Since we’re going to do this a few times, we’ll pull that logic out into a private method.

class KeywordNormalizer
  class Collection
    # ...

    def remove_stop_words
      new @array.reject { |el| STOP_WORDS.include?(el) }
    end

    # ...

    private

    def new(new_array)
      self.class.new new_array
    end
  end
end

Lastly, we’ll add a #to_a method so other objects that use instances of this class can still get at the array itself.

class KeywordNormalizer
  class Collection
    # ...

    def remove_stop_words
      new @array.reject { |el| STOP_WORDS.include?(el) }
    end

    # ...

    def to_a
      @array
    end

    private

    def new(new_array)
      self.class.new new_array
    end
  end
end

Once we’ve updated the rest of the methods in this class, our original #call method looks something like this.

class KeywordNormalizer
  def call(keywords)
    Collection.new(keywords)
      .strip_outer_punctuation
      .fix_spanish
      .clean_inner_punctuation
      .remove_stop_words
      .to_a
  end

  # ...
end

We create a Collection with the keywords that are passed in, we call a series of transformation methods on that set, and then we get an array out the other end.

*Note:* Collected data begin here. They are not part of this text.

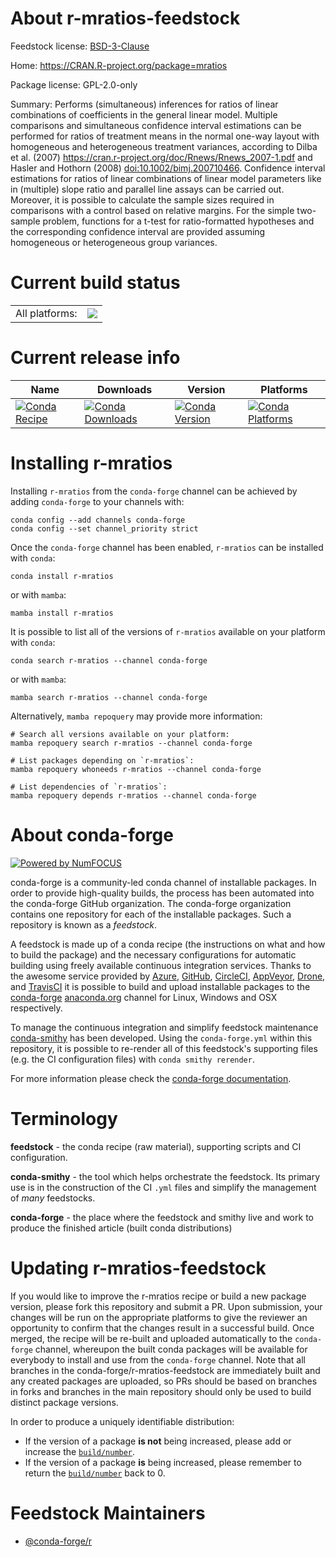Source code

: About r-mratios-feedstock
=========================

Feedstock license: [BSD-3-Clause](https://github.com/conda-forge/r-mratios-feedstock/blob/main/LICENSE.txt)

Home: https://CRAN.R-project.org/package=mratios

Package license: GPL-2.0-only

Summary: Performs (simultaneous) inferences for ratios of linear combinations of coefficients in the general linear model. Multiple comparisons and simultaneous confidence interval estimations can be performed for ratios of treatment means in the normal one-way layout with homogeneous and heterogeneous treatment variances, according to Dilba et al. (2007) <https://cran.r-project.org/doc/Rnews/Rnews_2007-1.pdf> and Hasler and Hothorn (2008) <doi:10.1002/bimj.200710466>. Confidence interval estimations for ratios of linear combinations of linear model parameters like in (multiple) slope ratio and parallel line assays can be carried out. Moreover, it is possible to calculate the sample sizes required in comparisons with a control based on relative margins. For the simple two-sample problem, functions for a t-test for ratio-formatted hypotheses and the corresponding confidence interval are provided assuming homogeneous or heterogeneous group variances.

Current build status
====================


<table><tr><td>All platforms:</td>
    <td>
      <a href="https://dev.azure.com/conda-forge/feedstock-builds/_build/latest?definitionId=1376&branchName=main">
        <img src="https://dev.azure.com/conda-forge/feedstock-builds/_apis/build/status/r-mratios-feedstock?branchName=main">
      </a>
    </td>
  </tr>
</table>

Current release info
====================

| Name | Downloads | Version | Platforms |
| --- | --- | --- | --- |
| [![Conda Recipe](https://img.shields.io/badge/recipe-r--mratios-green.svg)](https://anaconda.org/conda-forge/r-mratios) | [![Conda Downloads](https://img.shields.io/conda/dn/conda-forge/r-mratios.svg)](https://anaconda.org/conda-forge/r-mratios) | [![Conda Version](https://img.shields.io/conda/vn/conda-forge/r-mratios.svg)](https://anaconda.org/conda-forge/r-mratios) | [![Conda Platforms](https://img.shields.io/conda/pn/conda-forge/r-mratios.svg)](https://anaconda.org/conda-forge/r-mratios) |

Installing r-mratios
====================

Installing `r-mratios` from the `conda-forge` channel can be achieved by adding `conda-forge` to your channels with:

```
conda config --add channels conda-forge
conda config --set channel_priority strict
```

Once the `conda-forge` channel has been enabled, `r-mratios` can be installed with `conda`:

```
conda install r-mratios
```

or with `mamba`:

```
mamba install r-mratios
```

It is possible to list all of the versions of `r-mratios` available on your platform with `conda`:

```
conda search r-mratios --channel conda-forge
```

or with `mamba`:

```
mamba search r-mratios --channel conda-forge
```

Alternatively, `mamba repoquery` may provide more information:

```
# Search all versions available on your platform:
mamba repoquery search r-mratios --channel conda-forge

# List packages depending on `r-mratios`:
mamba repoquery whoneeds r-mratios --channel conda-forge

# List dependencies of `r-mratios`:
mamba repoquery depends r-mratios --channel conda-forge
```


About conda-forge
=================

[![Powered by
NumFOCUS](https://img.shields.io/badge/powered%20by-NumFOCUS-orange.svg?style=flat&colorA=E1523D&colorB=007D8A)](https://numfocus.org)

conda-forge is a community-led conda channel of installable packages.
In order to provide high-quality builds, the process has been automated into the
conda-forge GitHub organization. The conda-forge organization contains one repository
for each of the installable packages. Such a repository is known as a *feedstock*.

A feedstock is made up of a conda recipe (the instructions on what and how to build
the package) and the necessary configurations for automatic building using freely
available continuous integration services. Thanks to the awesome service provided by
[Azure](https://azure.microsoft.com/en-us/services/devops/), [GitHub](https://github.com/),
[CircleCI](https://circleci.com/), [AppVeyor](https://www.appveyor.com/),
[Drone](https://cloud.drone.io/welcome), and [TravisCI](https://travis-ci.com/)
it is possible to build and upload installable packages to the
[conda-forge](https://anaconda.org/conda-forge) [anaconda.org](https://anaconda.org/)
channel for Linux, Windows and OSX respectively.

To manage the continuous integration and simplify feedstock maintenance
[conda-smithy](https://github.com/conda-forge/conda-smithy) has been developed.
Using the ``conda-forge.yml`` within this repository, it is possible to re-render all of
this feedstock's supporting files (e.g. the CI configuration files) with ``conda smithy rerender``.

For more information please check the [conda-forge documentation](https://conda-forge.org/docs/).

Terminology
===========

**feedstock** - the conda recipe (raw material), supporting scripts and CI configuration.

**conda-smithy** - the tool which helps orchestrate the feedstock.
                   Its primary use is in the construction of the CI ``.yml`` files
                   and simplify the management of *many* feedstocks.

**conda-forge** - the place where the feedstock and smithy live and work to
                  produce the finished article (built conda distributions)


Updating r-mratios-feedstock
============================

If you would like to improve the r-mratios recipe or build a new
package version, please fork this repository and submit a PR. Upon submission,
your changes will be run on the appropriate platforms to give the reviewer an
opportunity to confirm that the changes result in a successful build. Once
merged, the recipe will be re-built and uploaded automatically to the
`conda-forge` channel, whereupon the built conda packages will be available for
everybody to install and use from the `conda-forge` channel.
Note that all branches in the conda-forge/r-mratios-feedstock are
immediately built and any created packages are uploaded, so PRs should be based
on branches in forks and branches in the main repository should only be used to
build distinct package versions.

In order to produce a uniquely identifiable distribution:
 * If the version of a package **is not** being increased, please add or increase
   the [``build/number``](https://docs.conda.io/projects/conda-build/en/latest/resources/define-metadata.html#build-number-and-string).
 * If the version of a package **is** being increased, please remember to return
   the [``build/number``](https://docs.conda.io/projects/conda-build/en/latest/resources/define-metadata.html#build-number-and-string)
   back to 0.

Feedstock Maintainers
=====================

* [@conda-forge/r](https://github.com/orgs/conda-forge/teams/r/)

While we still have the cognitive overhead of a separate class, I’d argue that that overhead isn’t much more than understanding Elixir’s pipe operator. The result is much more readable than our initial attempt, while staying true to the procedural nature of the workflow itself.

Conclusion

As I finished writing this code, it occurred to me that I use objects in a similar way all the time. ActiveRecord::Relation has been using a similar pattern of chainable methods for a while now. But there was something about the experience I had recently in Elixir that brought me back to this construct in Ruby. Also, it’s one thing to use a code that implements a certain pattern, and it’s a very different thing to come across an instance where you need to implement that pattern yourself.

While this is not a strict implementation of pipes in Ruby, I see this as the OO analogue of functional pipes. As I mentioned at the beginning, this pattern seems to fit much better within the Ruby ecosystem; though, that’s almost certainly a matter of opinion.

I think the thing that’s really stuck with me through this is the power of Ruby (again). We all know that it’s a powerful language and one of it’s greatest features is its flexibility. While we can (and probably all have) used it’s flexibility to a fault, it’s still a fantastic feature. I love that I can experiment with other languages–more specifically other programming paradigms–and they can inform and improve even my Ruby code. I didn’t expect that. That won’t always be the case, but it’s great when it is.